Of all the Malians I came to know, she was the one who made a lasting impression and continues to stay in my heart.  When she became ill and I didn’t see her one morning, I went looking for her in her mud house in which I had never entered before.  In the village, everything was done outdoors: eating, bathing, sleeping, cooking, washing, socializing, etc.  Only when the cold weather, the dust storms and rains came, did everyone go indoors.  I bought Ba-Jeneba medicines (breaking my personal Peace Corps rule of never giving anybody medicine) from the town pharmacy and told her to take them with her morning, noon, and evening meals.  I boiled a pot of water with eucalyptus leaves, citron and sugar for her to drink.  One time, when I returned from a visit to Bamako, I brought back a kilo of popping corn from the central market and showed Ba-Jeneba how to make popcorn with oil and a cooking pot.  She later came to my door holding an ear of corn from the fields and asked if she could use that to make popcorn.  I told her, unfortunately not.  Finally, one Saturday morning, I gave Ba-Jeneba a ride to the market on the back of my green mobylette (moped).  She was all dressed up in her nicest pagne outfit and smelling of Nivea skin cream.

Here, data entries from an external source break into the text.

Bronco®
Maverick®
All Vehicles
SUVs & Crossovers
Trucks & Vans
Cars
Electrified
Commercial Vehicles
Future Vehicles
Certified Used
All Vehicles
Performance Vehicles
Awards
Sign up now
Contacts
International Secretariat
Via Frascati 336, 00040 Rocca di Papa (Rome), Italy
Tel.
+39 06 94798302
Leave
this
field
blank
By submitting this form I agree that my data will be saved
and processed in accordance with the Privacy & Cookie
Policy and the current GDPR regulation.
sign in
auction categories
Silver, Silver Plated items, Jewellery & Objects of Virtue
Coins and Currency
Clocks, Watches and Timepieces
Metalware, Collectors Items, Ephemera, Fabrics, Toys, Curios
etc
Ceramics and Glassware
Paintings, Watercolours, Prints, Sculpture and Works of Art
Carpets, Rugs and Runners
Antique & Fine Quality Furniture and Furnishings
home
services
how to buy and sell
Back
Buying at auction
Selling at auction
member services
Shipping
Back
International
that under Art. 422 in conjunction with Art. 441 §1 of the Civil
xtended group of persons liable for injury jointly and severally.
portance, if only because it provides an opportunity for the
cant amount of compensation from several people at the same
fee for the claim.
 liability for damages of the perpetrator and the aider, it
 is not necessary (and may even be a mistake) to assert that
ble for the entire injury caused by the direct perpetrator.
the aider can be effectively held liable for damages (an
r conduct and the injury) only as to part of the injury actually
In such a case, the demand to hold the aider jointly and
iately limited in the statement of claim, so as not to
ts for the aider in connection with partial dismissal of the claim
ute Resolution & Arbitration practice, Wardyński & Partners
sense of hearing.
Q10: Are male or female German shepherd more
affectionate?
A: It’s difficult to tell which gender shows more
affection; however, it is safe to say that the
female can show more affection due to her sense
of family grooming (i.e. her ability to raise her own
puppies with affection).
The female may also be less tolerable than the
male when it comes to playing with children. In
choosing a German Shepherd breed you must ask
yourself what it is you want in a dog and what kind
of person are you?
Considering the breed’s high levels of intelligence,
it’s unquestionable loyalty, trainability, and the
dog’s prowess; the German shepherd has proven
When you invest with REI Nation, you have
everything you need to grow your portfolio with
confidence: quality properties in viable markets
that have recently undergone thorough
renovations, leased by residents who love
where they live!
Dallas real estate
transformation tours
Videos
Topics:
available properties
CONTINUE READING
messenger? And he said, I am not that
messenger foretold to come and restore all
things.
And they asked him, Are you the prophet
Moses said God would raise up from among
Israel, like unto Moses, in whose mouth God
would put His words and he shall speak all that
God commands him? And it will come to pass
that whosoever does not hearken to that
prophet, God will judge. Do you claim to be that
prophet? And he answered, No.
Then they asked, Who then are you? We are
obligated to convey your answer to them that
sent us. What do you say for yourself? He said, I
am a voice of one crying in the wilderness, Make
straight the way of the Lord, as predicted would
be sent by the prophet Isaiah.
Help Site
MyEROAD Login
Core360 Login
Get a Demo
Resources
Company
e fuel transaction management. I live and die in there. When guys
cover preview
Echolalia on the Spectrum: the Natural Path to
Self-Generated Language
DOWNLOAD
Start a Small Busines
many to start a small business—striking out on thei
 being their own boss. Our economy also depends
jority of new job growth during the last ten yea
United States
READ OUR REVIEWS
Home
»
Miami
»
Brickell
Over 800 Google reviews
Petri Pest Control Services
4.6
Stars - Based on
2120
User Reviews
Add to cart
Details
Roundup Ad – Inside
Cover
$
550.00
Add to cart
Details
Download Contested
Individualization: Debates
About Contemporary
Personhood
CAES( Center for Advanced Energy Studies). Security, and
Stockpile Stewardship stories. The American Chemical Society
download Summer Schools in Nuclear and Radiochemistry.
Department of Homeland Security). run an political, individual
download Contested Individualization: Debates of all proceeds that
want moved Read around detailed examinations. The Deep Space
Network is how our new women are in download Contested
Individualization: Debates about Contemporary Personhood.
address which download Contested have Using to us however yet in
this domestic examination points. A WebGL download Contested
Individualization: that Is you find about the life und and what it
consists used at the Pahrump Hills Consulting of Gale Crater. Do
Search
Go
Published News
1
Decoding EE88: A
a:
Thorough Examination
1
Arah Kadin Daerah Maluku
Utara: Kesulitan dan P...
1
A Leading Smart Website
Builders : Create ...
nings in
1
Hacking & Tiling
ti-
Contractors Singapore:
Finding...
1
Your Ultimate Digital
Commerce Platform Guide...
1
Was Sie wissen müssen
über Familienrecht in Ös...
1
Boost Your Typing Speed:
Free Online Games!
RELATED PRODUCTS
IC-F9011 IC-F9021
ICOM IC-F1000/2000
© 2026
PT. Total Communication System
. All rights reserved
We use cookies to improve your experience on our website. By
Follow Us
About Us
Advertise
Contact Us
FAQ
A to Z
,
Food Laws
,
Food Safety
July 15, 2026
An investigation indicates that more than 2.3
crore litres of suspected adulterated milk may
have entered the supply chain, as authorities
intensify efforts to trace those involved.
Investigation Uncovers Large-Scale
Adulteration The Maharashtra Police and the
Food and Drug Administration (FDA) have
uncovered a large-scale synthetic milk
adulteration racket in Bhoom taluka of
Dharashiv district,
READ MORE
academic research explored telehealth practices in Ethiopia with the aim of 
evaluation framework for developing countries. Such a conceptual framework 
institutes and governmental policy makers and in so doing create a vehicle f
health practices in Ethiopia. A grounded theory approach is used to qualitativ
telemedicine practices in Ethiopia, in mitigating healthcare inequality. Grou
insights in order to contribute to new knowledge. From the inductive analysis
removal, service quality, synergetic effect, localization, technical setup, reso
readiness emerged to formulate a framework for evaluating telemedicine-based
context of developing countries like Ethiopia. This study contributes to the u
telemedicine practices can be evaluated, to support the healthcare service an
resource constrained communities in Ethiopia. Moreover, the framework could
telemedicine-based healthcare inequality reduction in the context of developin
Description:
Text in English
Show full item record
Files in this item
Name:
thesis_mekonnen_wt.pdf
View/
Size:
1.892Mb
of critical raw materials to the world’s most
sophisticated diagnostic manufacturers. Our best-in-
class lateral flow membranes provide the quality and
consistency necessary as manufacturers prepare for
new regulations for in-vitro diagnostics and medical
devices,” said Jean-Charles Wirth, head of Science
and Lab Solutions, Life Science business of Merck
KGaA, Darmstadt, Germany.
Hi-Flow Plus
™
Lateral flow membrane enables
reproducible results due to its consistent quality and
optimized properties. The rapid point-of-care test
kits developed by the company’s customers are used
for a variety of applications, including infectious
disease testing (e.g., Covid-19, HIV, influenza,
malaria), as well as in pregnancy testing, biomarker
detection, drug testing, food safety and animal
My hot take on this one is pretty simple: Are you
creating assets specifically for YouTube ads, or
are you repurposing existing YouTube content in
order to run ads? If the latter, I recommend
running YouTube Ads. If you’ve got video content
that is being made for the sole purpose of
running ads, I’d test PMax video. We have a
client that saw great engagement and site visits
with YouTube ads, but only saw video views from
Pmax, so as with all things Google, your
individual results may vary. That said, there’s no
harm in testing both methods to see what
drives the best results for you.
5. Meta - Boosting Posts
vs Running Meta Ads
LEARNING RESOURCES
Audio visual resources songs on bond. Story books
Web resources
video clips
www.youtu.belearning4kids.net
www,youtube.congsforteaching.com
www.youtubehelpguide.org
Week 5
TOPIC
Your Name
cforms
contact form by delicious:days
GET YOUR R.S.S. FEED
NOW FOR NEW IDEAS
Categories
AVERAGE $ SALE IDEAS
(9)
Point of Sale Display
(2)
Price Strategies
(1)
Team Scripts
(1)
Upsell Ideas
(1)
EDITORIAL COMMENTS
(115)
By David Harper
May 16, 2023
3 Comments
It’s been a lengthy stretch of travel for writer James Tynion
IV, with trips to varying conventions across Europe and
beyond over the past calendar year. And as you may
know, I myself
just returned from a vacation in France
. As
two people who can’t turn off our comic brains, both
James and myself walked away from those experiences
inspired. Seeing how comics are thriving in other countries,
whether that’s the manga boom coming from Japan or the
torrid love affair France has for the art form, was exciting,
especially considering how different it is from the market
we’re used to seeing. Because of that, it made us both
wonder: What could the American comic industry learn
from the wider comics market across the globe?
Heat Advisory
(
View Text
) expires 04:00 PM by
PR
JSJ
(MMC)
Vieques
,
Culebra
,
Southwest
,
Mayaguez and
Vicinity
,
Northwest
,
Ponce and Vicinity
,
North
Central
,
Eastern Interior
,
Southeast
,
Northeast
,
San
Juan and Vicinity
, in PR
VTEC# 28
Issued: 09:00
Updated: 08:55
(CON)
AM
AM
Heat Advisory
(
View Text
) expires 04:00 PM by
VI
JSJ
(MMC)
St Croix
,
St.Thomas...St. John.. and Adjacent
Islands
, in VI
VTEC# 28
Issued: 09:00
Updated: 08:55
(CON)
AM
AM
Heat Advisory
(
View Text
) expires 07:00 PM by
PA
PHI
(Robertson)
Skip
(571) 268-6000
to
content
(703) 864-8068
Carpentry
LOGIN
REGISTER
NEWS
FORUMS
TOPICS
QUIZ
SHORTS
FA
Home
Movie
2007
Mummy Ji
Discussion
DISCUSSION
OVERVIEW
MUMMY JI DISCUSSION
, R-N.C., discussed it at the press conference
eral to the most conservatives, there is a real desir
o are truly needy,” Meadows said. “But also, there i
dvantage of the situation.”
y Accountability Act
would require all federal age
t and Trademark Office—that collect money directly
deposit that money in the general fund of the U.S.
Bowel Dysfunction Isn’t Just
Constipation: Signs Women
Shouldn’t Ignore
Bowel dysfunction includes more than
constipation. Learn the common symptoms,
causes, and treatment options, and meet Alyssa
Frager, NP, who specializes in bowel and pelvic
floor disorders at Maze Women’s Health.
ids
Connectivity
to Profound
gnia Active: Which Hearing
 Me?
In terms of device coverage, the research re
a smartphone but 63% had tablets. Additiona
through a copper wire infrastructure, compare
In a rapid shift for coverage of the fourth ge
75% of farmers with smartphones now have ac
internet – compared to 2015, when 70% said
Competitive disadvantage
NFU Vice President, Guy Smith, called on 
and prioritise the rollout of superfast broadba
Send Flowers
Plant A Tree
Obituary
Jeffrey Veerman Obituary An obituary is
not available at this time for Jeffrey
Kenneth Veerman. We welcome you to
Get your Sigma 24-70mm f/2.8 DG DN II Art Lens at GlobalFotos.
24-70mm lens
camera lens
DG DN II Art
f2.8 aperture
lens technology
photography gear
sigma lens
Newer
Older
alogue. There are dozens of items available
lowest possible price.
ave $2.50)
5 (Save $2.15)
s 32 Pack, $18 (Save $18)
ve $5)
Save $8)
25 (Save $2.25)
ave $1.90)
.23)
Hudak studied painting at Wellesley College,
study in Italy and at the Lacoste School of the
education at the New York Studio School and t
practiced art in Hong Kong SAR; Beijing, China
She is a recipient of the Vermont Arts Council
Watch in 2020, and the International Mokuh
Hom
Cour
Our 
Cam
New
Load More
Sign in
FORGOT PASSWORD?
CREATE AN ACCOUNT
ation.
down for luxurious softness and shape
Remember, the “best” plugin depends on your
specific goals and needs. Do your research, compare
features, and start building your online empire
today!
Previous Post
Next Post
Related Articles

On Saturdays, the market came to Dioro.  Going to market is a big deal, the big social event of the week where everyone dressed up, met people they haven’t seen in a while, brought their products to be sold, and sometimes bought items when they had money.  I would meet Ba-Jeneba at the market and buy enough fried fish and mangoes for her to give to the family.  I reasoned that the vitamins A and C from the mangoes and the protein from the fried fish would supplement the family’s diet of rice, peanut sauce, onion sauce, and a sauce some Malian volunteers called the “slimy green sauce”, made of okra and baobab leaves eaten with toh (millet that was pounded and boiled into something resembling pea-green Play-Doh).

Although I came to love my village and the town of Dioro, I wanted to see more of Mali.  When I accumulated vacation time, I went to visit at their sites other volunteers who had became friends during training.  This gave me the opportunity to see other parts of Mali: Manantali in the west of Mali near the Senegal border, Koulikoro near Bamako, Sikasso in the south of Mali near the Ivory Coast border, a boat ride up the Niger River from Segou to Mopti during the rainy season, Djenne to see the big mosque which is also the largest mud structure in the world, and, of course, Toumboucto (or Timbuktu).

In Toumboucto, I paid the police at the station “un mille francs” (one thousand francs CFA) for them to stamp my passport with the “Toumboucto” stamp to prove that I had been there.  Toumboucto was slowly disappearing under the Sahara desert, as the desert encroached farther south.  Everywhere was sand, even in the fresh bread that was baked in the conical mud ovens.  In the past, one could take the boat directly to Toumboucto.  At present, there is an additional one-hour drive north from the river to the city itself.

I used all forms of transportation to get around Mali: Peace Corps-issued motorcycle, moped and bicycle, bachee, bush taxi, bus, truck, train, plane, piroque, boat, and camel.  I paid to ride a camel outside of Toumboucto and learned that camels have a pungent smell to them.  In retrospect, now that I’m older and have acquired a sense of mortality, I realized that some of my modes of transportation were pretty dangerous.  Two surgeries on my right knee can attest to that.  I just wanted to see as much of Mali as possible.

It was ten years ago this spring that I completed my Peace Corps service in Mali.  I have completed my journey and the traveling bug doesn’t have the same bite.  I am back in New York and the world seems more unstable and dangerous…or maybe it’s just my sense of mortality.  Yet, whenever New York becomes unbearable and overwhelming, I reassure myself that Africa is just a plane ride away.